B What is the origin of the Gibbons-Hawking temperature?

1. May 3, 2017

Tim Miller

I recently submitted the following question to Dr. Michio Kaku on his Facebook page regarding an unfamiliar concept in his book "Parallel Universes":

Dr. Kaku,

In your book "Parallel Universes", pg. 301, you mention something called the Gibbons-Hawking temperature, a theoretical low temperature limit of 10 negative log 29 degrees (is that Celsius of Kelvin?). You cited a work by Lawrence Krauss & Glenn Starkman. Can you give me the full citation for this work? Is this it: http://iopscience.iop.org/articl...? How does this relate to the absolute zero of classical physics (−273.15 °C; −459.67 °F), a theoretical point at which nearly all atomic/molecular motion ceases?

2. May 3, 2017

Staff: Mentor

I believe this temperature (in Kelvin) is the temperature associated with the cosmological horizon due to the nonzero cosmological constant in our universe. Nothing in our universe (more precisely, in the causal patch within our cosmological horizon) can ever be at a lower temperature than this.

3. May 4, 2017

Tim Miller

Thanks for your reply! I'm still wondering how this number was arrived at and why scientists don't now call this number absolute zero instead of −273.15 °C / O°K.

4. May 4, 2017

Staff: Mentor

Any horizon has a corresponding temperature associated with it. For the cosmological horizon in de Sitter spacetime, the temperature is proportional to the cosmological constant. I can't dig up an exact formula on line at the moment, but AFAIK the temperature $10^{-29}$ Kelvin is what you get when you plug the best current value for the cosmological constant in our universe into the appropriate formula.

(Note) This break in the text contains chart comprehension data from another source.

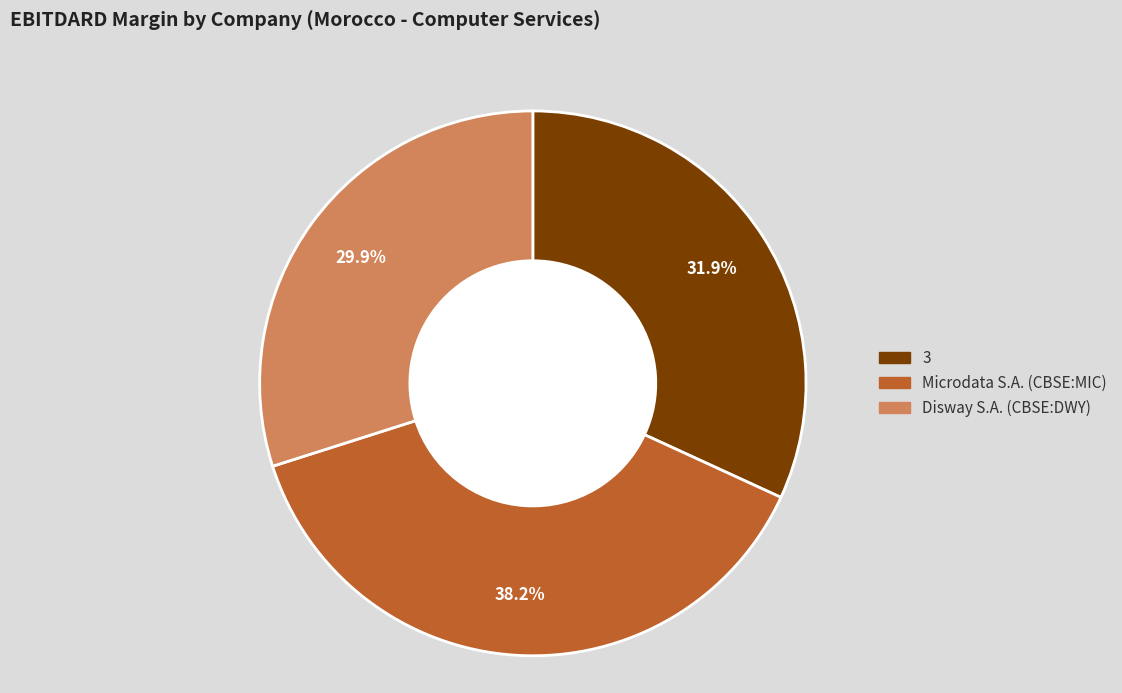

Which has a higher value, 3 or Disway S.A. (CBSE:DWY)?

3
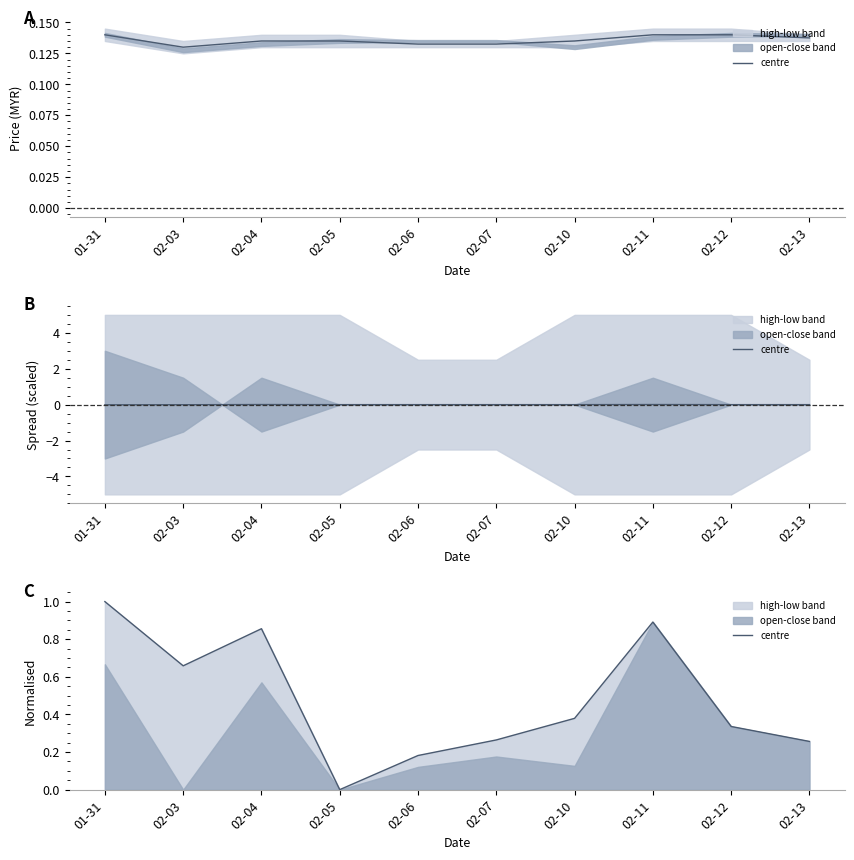

Which category has the highest value across all series?

01-31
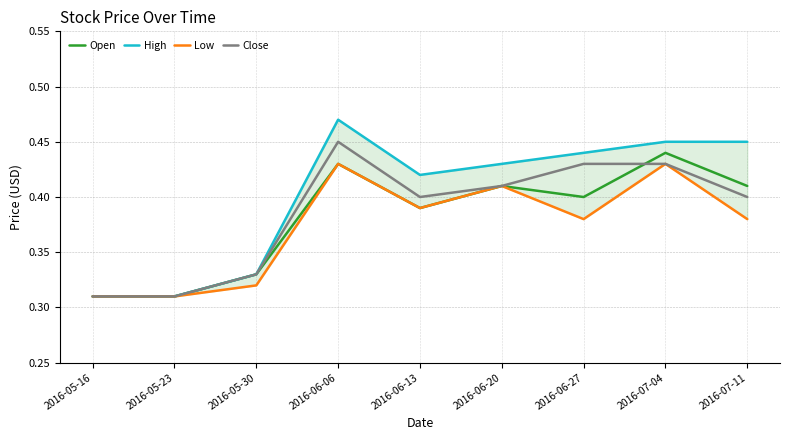

True or false: Open and High cross at least once.

False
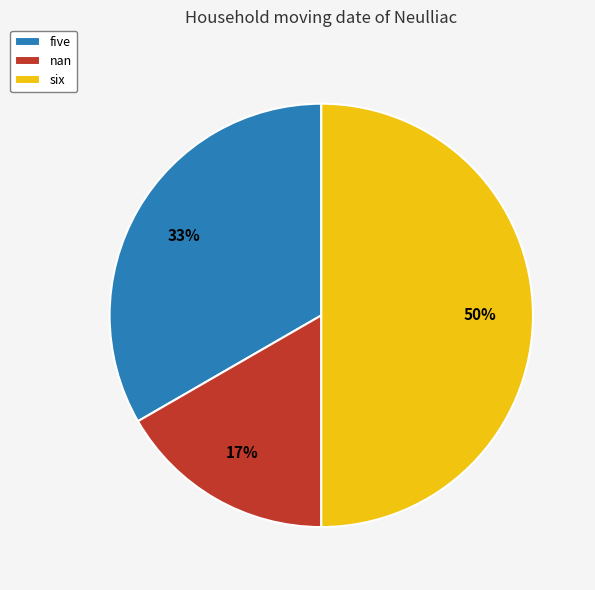

Is it true that five is 47% of the pie?

False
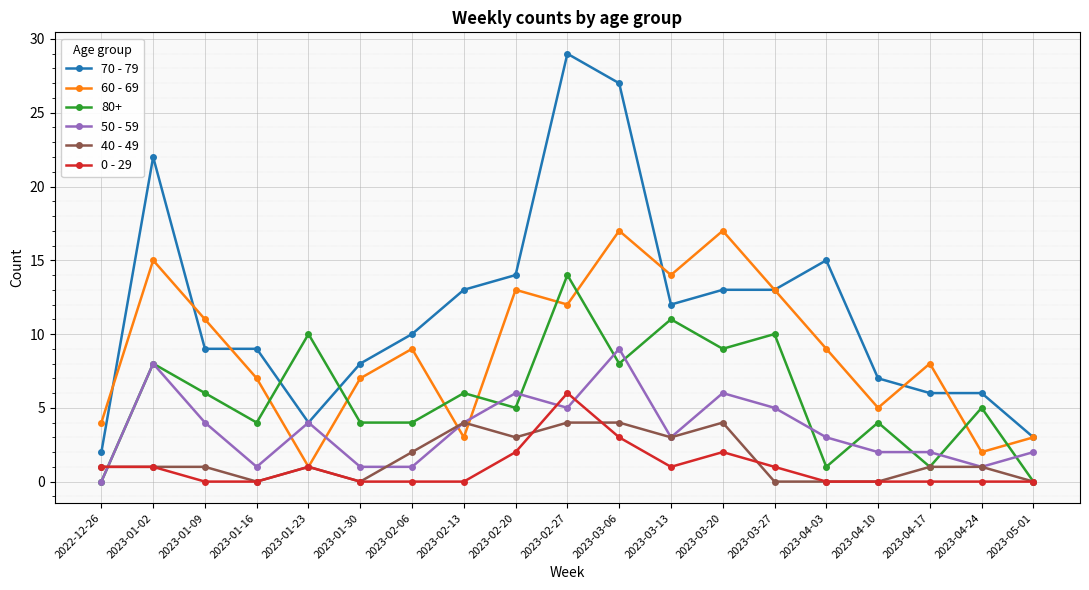

Read the 40 - 49 value at 2023-01-23.

1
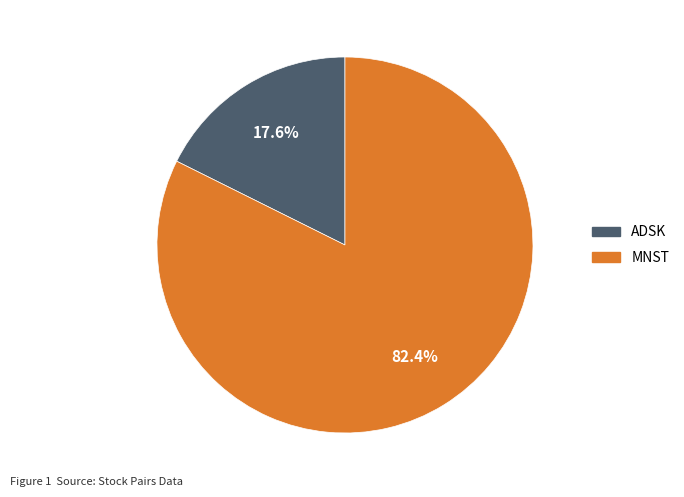

Is it true that MNST is 72% of the pie?

False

Because it isn't. The temperature associated with a horizon is not zero; it's positive. (Note that any time you see a temperature in physics or cosmology, it will be an absolute temperature unless it's explicitly stated otherwise, since the absolute temperature scale is the one that makes all the formulas involving temperature look simple.) The idea that absolute zero is "the lowest possible temperature" is only a heuristic; the actual physical definition is different.

5. May 4, 2017

kimbyd

Is that last sentence strictly true? My thought was that this temperature was similar to the CMB temperature in its impact on temperature of other bodies, and there are objects out there with temperatures lower than the CMB (e.g. the Boomerang Nebula). Nothing can stay at a lower temperature than the CMB for too long, because eventually it'll reach equilibrium. But they can definitely go below that temperature temporarily.

6. May 4, 2017

Staff: Mentor

I'm actually not sure whether that is true or not. If it is true, then yes, I think it would be possible to temporarily cool something below this temperature. But there might be other effects involved with the temperature associated with a horizon that are not present with the CMB.

7. May 4, 2017

kimbyd

The way I might imagine it could be true would be if this temperature were a fundamental property of the space-time, rather than just photons created at the horizon that fill the universe.

8. May 4, 2017

Staff: Mentor

I'm actually not sure that either of these is a good description of the temperature associated with a horizon. We don't have a good microphysical model of how such a temperature arises, so we can't be sure.

9. May 4, 2017

kimbyd

My suspicion is that ultimately, it doesn't actually matter. I'm pretty sure the universe where this temperature is relevant is an empty universe. That's a de Sitter universe, which is a stationary state. If such a universe is in a stationary state, then the finite temperature would just be an apparent temperature that has nothing to do with the underlying space-time. E.g. there would be no temperature fluctuations. This is the universe described here: https://arxiv.org/abs/1405.0298

10. May 4, 2017

Staff: Mentor

Just to be clear, the paper you linked to is a hypothesis about de Sitter spacetime; it is not a known fact about de Sitter spacetime. I don't know that the conclusions of the paper are generally accepted among physicists.

11. May 5, 2017

Tim Miller

12. May 5, 2017

Tim Miller

If the temperature is positive, the why is it expressed with a negative exponent?

13. May 5, 2017

Staff: Mentor

$10^{-29}$ is greater than zero, so it's a positive number.

14. May 5, 2017

kimbyd

Because it's less than one. E.g. $10^{-1}=0.1$, $10^{-4}=0.0001$.

15. May 5, 2017

Tim Miller

Thanks for the refresher. My memory is not what it used to be.